NHAI, defence ministry closer to clearing armed forces roadblock

Written by Huma Siddiqui | Timsy Jaipuria | New Delhi | Updated: Jun 14 2014, 09:34am hrs
Road blockA plan would be prepared to deal with 14-15 contracts that have been foreclosed with mutual consent.
The defence and road ministries are close to an agreement for speedy transfer of land parcels currently with the three armed forces to the National Highways Authority of India (NHAI) so that a host of large highway projects can take off. Some of these projects have been stuck for want of defence ministry clearances (for land transfer) for up to five years, taking a toll on highway construction, which is also reeling from the hit taken from the economic slowdown and low investor interest.


According to official sources, minister for road transport and highways Nitin Gadkari has had talks with the the defence ministry on the issue, and the latter has responded favourably, given Modis thrust on removing impediments for infrastructure projects.

Many project proposals have been pending with local army authorities while, in some cases, clearances from the navy and air force are awaited. Talks are on with defence ministry and we are likely to get these clearances soon, a senior official said.

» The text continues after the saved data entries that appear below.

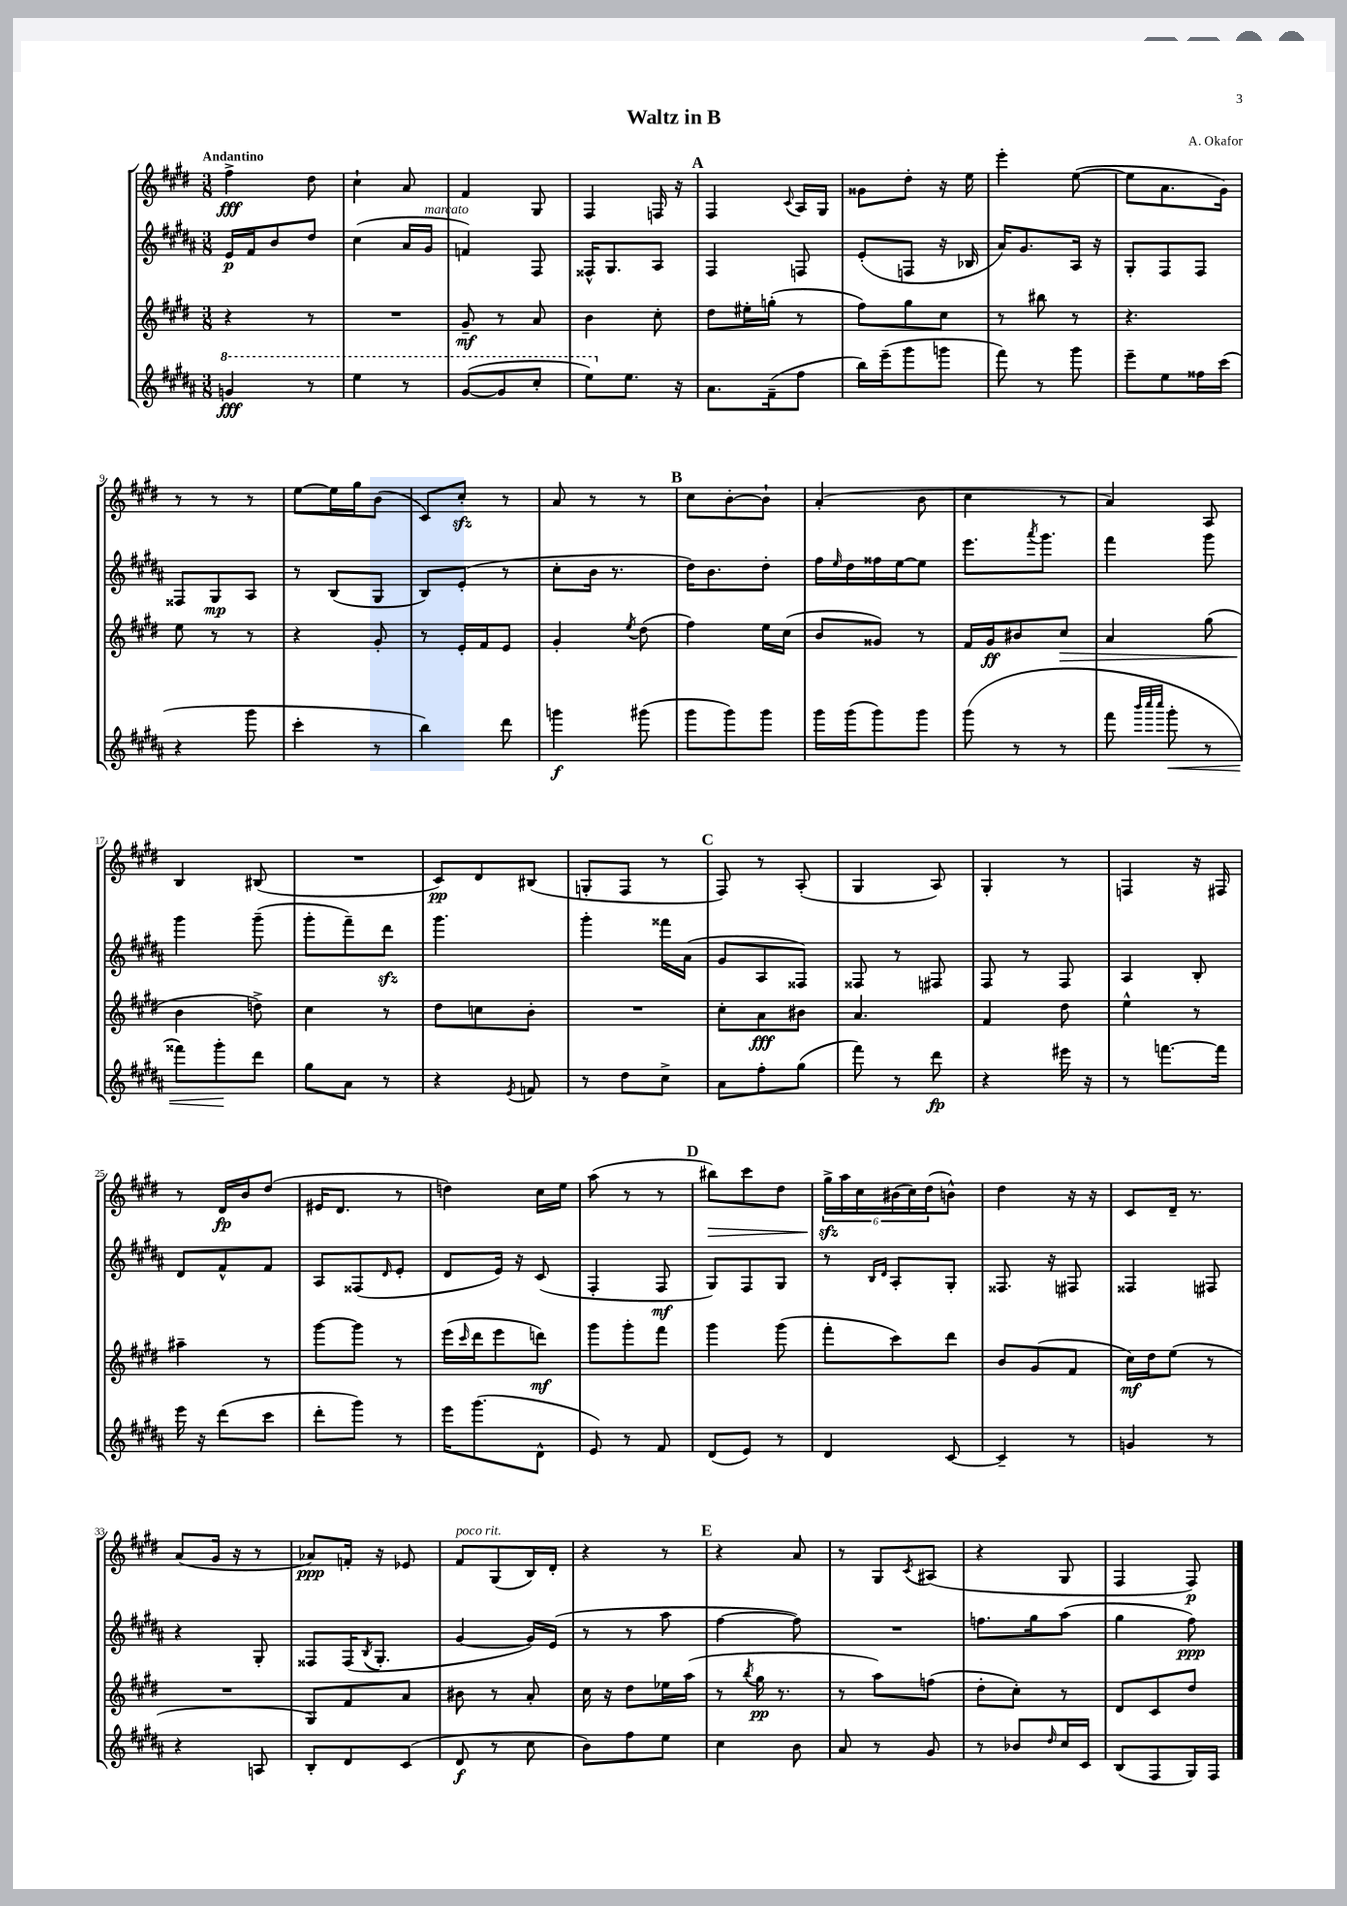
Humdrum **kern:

**kern	**dynam	**kern	**dynam	**kern	**dynam	**kern	**dynam
*part4	*part4	*part3	*part3	*part2	*part2	*part1	*part1
*staff4	*staff4	*staff3	*staff3	*staff2	*staff2	*staff1	*staff1
*clefG2	*	*clefG2	*	*clefG2	*	*clefG2	*
*k[f#c#g#d#a#]	*	*k[f#c#g#d#]	*	*k[f#c#g#d#a#]	*	*k[f#c#g#d#]	*
*M3/8	*	*M3/8	*	*M3/8	*	*M3/8	*
*8va	*	*	*	*	*	*	*
=1	=1	=1	=1	=1	=1	=1	=1
!	!	!	!	!	!	!LO:TX:a:B:t=Andantino	!
4ggn/	fff	4r	.	16e/LL	p	4ff#^\	fff
.	.	.	.	16f#/J	.	.	.
.	.	.	.	8b/	.	.	.
8r	.	8r	.	8dd#/J	.	8dd#\	.
=2	=2	=2	=2	=2	=2	=2	=2
4eee\	.	4.r	.	(4cc#\	.	4cc#`\	.
8r	.	.	.	16a#/LL	.	8a/	.
!	!	!	!	!LO:TX:a:i:t=marcato	!	!	!
.	.	.	.	16g#/JJ	.	.	.
=3	=3	=3	=3	=3	=3	=3	=3
([8gg#/L	.	8g#~/	mf	4fn/)	.	4f#/	.
8gg#/]	.	8r	.	.	.	.	.
8ccc#'/J	.	8a/	.	8F#/	.	8G#/	.
=4	=4	=4	=4	=4	=4	=4	=4
8eee\L)	.	4b\	.	16F##X^^/KL	.	4F#/	.
.	.	.	.	8.G#/	.	.	.
*X8va	*	*	*	*	*	*	*
8.ee\J	.	.	.	.	.	.	.
.	.	8cc#'\	.	8A#/J	.	16Fn/	.
16r	.	.	.	.	.	16r	.
!!LO:REH:place=s1:t=A
=5	=5	=5	=5	=5	=5	=5	=5
8.a#\L	.	8dd#\L	.	4F#/	.	4F#/	.
.	.	16ee#X'\L	.	.	.	.	.
(16f#~\k	.	(16ggn'\JJ	.	.	.	.	.
.	.	.	.	.	.	8qqc#/	.
8ff#\J	.	8r	.	8Fn/	.	16A/LL	.
.	.	.	.	.	.	16G#/JJ	.
=6	=6	=6	=6	=6	=6	=6	=6
16bb\LL)	.	8ff#\L)	.	(8e'/L	.	8g##X\L	.
(16eee~\J	.	.	.	.	.	.	.
8ggg#\	.	8gg#\	.	8Fn/J	.	8dd#'\J	.
8gggn\J	.	8cc#\J	.	16r	.	16r	.
.	.	.	.	16B-X/	.	16ee\	.
=7	=7	=7	=7	=7	=7	=7	=7
8fff#\)	.	8r	.	16a#/KL)	.	4eee'\	.
.	.	.	.	8.g#/	.	.	.
8r	.	8bb#X\	.	.	.	.	.
8ggg#\	.	8r	.	16A#/Jk	.	([8ee\	.
.	.	.	.	16r	.	.	.
=8	=8	=8	=8	=8	=8	=8	=8
8eee~\L	.	4.r	.	8G#'/L	.	8ee\L]	.
8ee\	.	.	.	8F#/	.	8.a\	.
16ff##X\L	.	.	.	8F#/J	.	.	.
(16ccc#\JJ	.	.	.	.	.	16g#\Jk)	.
!!LO:LB:g=z
=9	=9	=9	=9	=9	=9	=9	=9
4r	.	8ee\	.	8F##X/L	.	8r	.
.	.	8r	.	8G#/	mp	8r	.
8ggg#\	.	8r	.	8A#/J	.	8r	.
=10	=10	=10	=10	=10	=10	=10	=10
4ccc#'\	.	4r	.	8r	.	[8ee\L	.
.	.	.	.	(8B/L	.	16ee\L]	.
.	.	.	.	.	.	16gg#\J	.
8r	.	8g#'/	.	8G#/J	.	(8b\J	.
=11	=11	=11	=11	=11	=11	=11	=11
4bb\)	.	8r	.	8B/L)	.	8c#/L)	.
.	.	16e'/LL	.	(8e'/J	.	8cc#zz'/J	.
.	.	16f#/J	.	.	.	.	.
8ddd#\	.	8e/J	.	8r	.	8r	.
=12	=12	=12	=12	=12	=12	=12	=12
4gggn\	f	4g#'/	.	8cc#'\L	.	8a/	.
.	.	.	.	16b\Jk	.	8r	.
.	.	.	.	8.r	.	.	.
.	.	8qee/	.	.	.	.	.
(8ggg#X\	.	(8dd#\	.	.	.	8r	.
!!LO:REH:place=s1:t=B
=13	=13	=13	=13	=13	=13	=13	=13
8ggg#\L	.	4ff#\)	.	16dd#\KL)	.	8cc#\L	.
.	.	.	.	8.b\	.	.	.
8ggg#\)	.	.	.	.	.	[8b'\	.
8ggg#\J	.	16ee\LL	.	8dd#'\J	.	8b`\J]	.
.	.	(16cc#\JJ	.	.	.	.	.
=14	=14	=14	=14	=14	=14	=14	=14
16ggg#\LL	.	8b/L	.	16ff#\LL	.	(4a'/	.
.	.	.	.	16qqee/	.	.	.
(16ggg#\J	.	.	.	16dd#\	.	.	.
8ggg#\)	.	8g##X/J)	.	16ff##X\	.	.	.
.	.	.	.	[16ee\J	.	.	.
8ggg#\J	.	8r	.	8ee\J]	.	8b\	.
=15	=15	=15	=15	=15	=15	=15	=15
(8ggg#\	.	16f#/LL	.	8.eee\L	.	4cc#\	.
.	.	16g#/J	ff	.	.	.	.
8r	.	8b#X/	.	.	.	.	.
.	.	.	.	8qaaa#/	.	.	.
.	.	.	.	8.ggg#\J	.	.	.
!	!	!	!LO:HP:b	!	!	!	!
8r	.	8cc#/J	>	.	.	8r	.
=16	=16	=16	=16	=16	=16	=16	=16
8fff#\	.	4a/	.	4fff#\	.	4a/)	.
32qqbbb/LLL	.	.	.	.	.	.	.
32qqcccc#/	.	.	.	.	.	.	.
32qqcccc#/JJJ	.	.	.	.	.	.	.
!	!LO:HP:b	!	!	!	!	!	!
8ggg#'\	<	.	.	.	.	.	.
8r	.	(8gg#\	.	8ggg#\	.	8A/	.
!!LO:LB:g=z
=17	=17	=17	=17	=17	=17	=17	=17
8fff##X\L)	.	4b\	.	4ggg#\	.	4B/	.
8ggg#'\	.	.	.	.	.	.	.
8ddd#\J	[	8ddn^\)	]	(8ggg#~\	.	(8B#X/	.
=18	=18	=18	=18	=18	=18	=18	=18
8gg#\L	.	4cc#\	.	8ggg#'\L	.	4.r	.
8a#\J	.	.	.	8fff#~\)	.	.	.
8r	.	8r	.	8ddd#zz\J	.	.	.
=19	=19	=19	=19	=19	=19	=19	=19
4r	.	8dd#\L	.	4.ggg#\	.	8c#/L)	pp
.	.	8ccn\	.	.	.	8d#/	.
8qe/	.	.	.	.	.	.	.
8fn/	.	8b'\J	.	.	.	(8B#X/J	.
=20	=20	=20	=20	=20	=20	=20	=20
8r	.	4.r	.	4ggg#'\	.	8Gn'/L	.
8dd#\L	.	.	.	.	.	8F#/J	.
8cc#^\J	.	.	.	16fff##X\LL	.	8r	.
.	.	.	.	(16a#\JJ	.	.	.
!!LO:REH:place=s1:t=C
=21	=21	=21	=21	=21	=21	=21	=21
8a#\L	.	8cc#'\L	.	8g#/L	.	8F#/)	.
8ff#'\	.	8a\	fff	8A#/	.	8r	.
(8gg#\J	.	8b#X\J	.	8F##X/J)	.	(8A'/	.
=22	=22	=22	=22	=22	=22	=22	=22
8fff#\)	.	4.a/	.	8F##X/	.	4G#/	.
8r	.	.	.	8r	.	.	.
8ddd#\	fp	.	.	8F#X/	.	8A/)	.
=23	=23	=23	=23	=23	=23	=23	=23
4r	.	4f#/	.	8F#/	.	4G#'/	.
.	.	.	.	8r	.	.	.
16eee#X\	.	8dd#\	.	8F#/	.	8r	.
16r	.	.	.	.	.	.	.
=24	=24	=24	=24	=24	=24	=24	=24
8r	.	4ee^^\	.	4A#/	.	4Fn/	.
[8.fffn\L	.	.	.	.	.	.	.
.	.	8r	.	8B'/	.	16r	.
16fff\Jk]	.	.	.	.	.	16F#X/	.
!!LO:LB:g=z
=25	=25	=25	=25	=25	=25	=25	=25
16eee\	.	4aa#X~\	.	8d#/L	.	8r	.
16r	.	.	.	.	.	.	.
(8ddd#\L	.	.	.	8f#^^/	.	16d#/LL	fp
.	.	.	.	.	.	16b/J	.
8ccc#\J	.	8r	.	8f#/J	.	(8dd#/J	.
=26	=26	=26	=26	=26	=26	=26	=26
8ddd#'\L	.	[8ggg#\L	.	8A#/L	.	16e#X/KL	.
.	.	.	.	.	.	8.d#/J	.
8ggg#\J)	.	8ggg#\J]	.	(8F##X/	.	.	.
.	.	.	.	16qqd#/	.	.	.
8r	.	8r	.	8e'/J	.	8r	.
=27	=27	=27	=27	=27	=27	=27	=27
16eee\KL	.	(16eee\LL	.	8d#/L	.	4ddn\)	.
.	.	16qqccc#/	.	.	.	.	.
(8.ggg#\	.	16ddd#\J	.	.	.	.	.
.	.	8eee\	.	16e/Jk)	.	.	.
.	.	.	.	16r	.	.	.
8d#^^\J	.	8dddn\J)	mf	(8c#/	.	16cc#\LL	.
.	.	.	.	.	.	16ee\JJ	.
=28	=28	=28	=28	=28	=28	=28	=28
8e/)	.	8ggg#\L	.	4F#'/	.	(8aa\	.
8r	.	8ggg#'\	.	.	.	8r	.
8f#/	.	8fff#\J	.	8F#/	mf	8r	.
!!LO:REH:place=s1:t=D
=29	=29	=29	=29	=29	=29	=29	=29
!	!	!	!	!	!	!	!LO:HP:b
(8d#/L	.	4ggg#\	.	8G#/L)	.	8bb#X\L)	>
8e/J)	.	.	.	8F#/	.	8ccc#\	.
8r	.	(8ggg#\	.	8G#/J	.	8dd#\J	.
=30	=30	=30	=30	=30	=30	=30	=30
4d#/	.	8fff#'\L	.	8r	.	24gg#zz^\LL	.
.	.	.	.	.	.	24aa\	]
.	.	.	.	.	.	24cc#\	.
.	.	.	.	16qqB/LL	.	.	.
.	.	.	.	16qqd#/JJ	.	.	.
.	.	8ccc#\)	.	8A#'/L	.	(24b#X\	.
.	.	.	.	.	.	24cc#\)	.
.	.	.	.	.	.	(24dd#\J	.
[8c#/	.	8ddd#\J	.	8G#'/J	.	8bn^^\J)	.
=31	=31	=31	=31	=31	=31	=31	=31
4c#~/]	.	8b/L	.	8.F##X/	.	4dd#\	.
.	.	(8g#/	.	.	.	.	.
.	.	.	.	16r	.	.	.
8r	.	8f#/J	.	8F#X/	.	16r	.
.	.	.	.	.	.	16r	.
=32	=32	=32	=32	=32	=32	=32	=32
4gn/	.	16cc#\LL)	mf	4F##X/	.	8c#/L	.
.	.	16dd#\J	.	.	.	.	.
.	.	(8ee\J	.	.	.	16d#~/Jk	.
.	.	.	.	.	.	8.r	.
8r	.	8r	.	8F#X/	.	.	.
!!LO:LB:g=z
=33	=33	=33	=33	=33	=33	=33	=33
4r	.	4.r	.	4r	.	(8a/L	.
.	.	.	.	.	.	16g#/Jk	.
.	.	.	.	.	.	16r	.
8An/	.	.	.	8G#'/	.	8r	.
=34	=34	=34	=34	=34	=34	=34	=34
8B'/L	.	8G#/L)	.	8F##X/L	.	8a-X/L)	ppp
8d#/	.	8f#/	.	(16F##/K	.	16fn'/Jk	.
.	.	.	.	8qB/	.	.	.
.	.	.	.	8.G#'/J	.	16r	.
(8c#/J	.	8a/J	.	.	.	8e-X/	.
=35	=35	=35	=35	=35	=35	=35	=35
!	!	!	!	!	!	!LO:TX:a:i:t=poco rit.	!
8d#/	f	8b#X\	.	[4g#/	.	8f#/L	.
8r	.	8r	.	.	.	(8G#/	.
8cc#\	.	8a'/	.	16g#/LL])	.	16B/L)	.
.	.	.	.	(16e/JJ	.	16d#'/JJ	.
=36	=36	=36	=36	=36	=36	=36	=36
8b\L)	.	16cc#\	.	8r	.	4r	.
.	.	16r	.	.	.	.	.
8ff#\	.	8dd#\L	.	8r	.	.	.
8ee\J	.	16ee-X\L	.	8aa#\	.	8r	.
.	.	(16aa\JJ	.	.	.	.	.
!!LO:REH:place=s1:t=E
=37	=37	=37	=37	=37	=37	=37	=37
4cc#\	.	8r	.	[4ff#\	.	4r	.
.	.	8qbb/	.	.	.	.	.
.	.	16gg#\	pp	.	.	.	.
.	.	8.r	.	.	.	.	.
8b\	.	.	.	8ff#\])	.	8a/	.
=38	=38	=38	=38	=38	=38	=38	=38
8a#/	.	8r	.	4.r	.	8r	.
8r	.	8aa\L)	.	.	.	8G#/L	.
.	.	.	.	.	.	8qc#/	.
8g#/	.	(8ffn\J	.	.	.	(8A#X/J	.
=39	=39	=39	=39	=39	=39	=39	=39
8r	.	8dd#'\L	.	8.ffn\L	.	4r	.
8b-X/L	.	8cc#'\J)	.	.	.	.	.
.	.	.	.	16gg#\k	.	.	.
16qqdd#/	.	.	.	.	.	.	.
16cc#/L	.	8r	.	(8aa#\J	.	8G#/	.
16c#/JJ	.	.	.	.	.	.	.
=40	=40	=40	=40	=40	=40	=40	=40
(8B/L	.	8d#/L	.	4gg#\	.	4F#/	.
8F#/	.	8c#/	.	.	.	.	.
16G#/L)	.	8dd#/J	.	8ff#\)	ppp	8F#/)	p
16F#/JJ	.	.	.	.	.	.	.
==	==	==	==	==	==	==	==
*-	*-	*-	*-	*-	*-	*-	*-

The Jammu-Udhampur project, for instance, is pending with the local army authority. Similarly, in the case of the Deoli-Kota section, defence clearance has been delayed by almost three years.

The Hyderabad-Bangalore stretch has been delayed for five years, with both army and air force clearances pending. In the case of the Hyderabad-Bangalore stretch, a draft MoU has been drafted and the army has informed NHAI that land of equal value (as the one to be transferred to NHAI) may be soon identified in coordination with the state government for transfer to defence authorities, the official said.

The move comes in the wake of Gadkari's mandate for NHAI to prioritise completion of over two dozen identified projects. To fast-track decision-making, the minister had also agreed, in principle, to empower the NHAI board appropriately, tweak the contract conditions or have in place a new contract agreement. These steps, it is believed, would leave little scope for arbitration and legal hassles.

The official added that NHAI would soon take up the issue of pending clearances and land availability with other ministries, including those of environment and railways, in the next few days.

"The sector is witnessing slow pace of growth due to delays in clearances and it will take some time for private players to start investing again. Thus, before NHAI launches any fresh bid (for public-private partnership projects), there should be all requisite clearances in place. The minister has also endorsed this model, the official added.

A plan would be prepared to deal with 14-15 contracts that have been foreclosed with mutual consent. None of these projects could take off after being awarded due to default on the part of NHAI as well as developers. Officials said Gadkari has asked NHAI to resolve contract disputes so that equity becomes available with developers to take up new projects. This will also lighten the burden on the authority.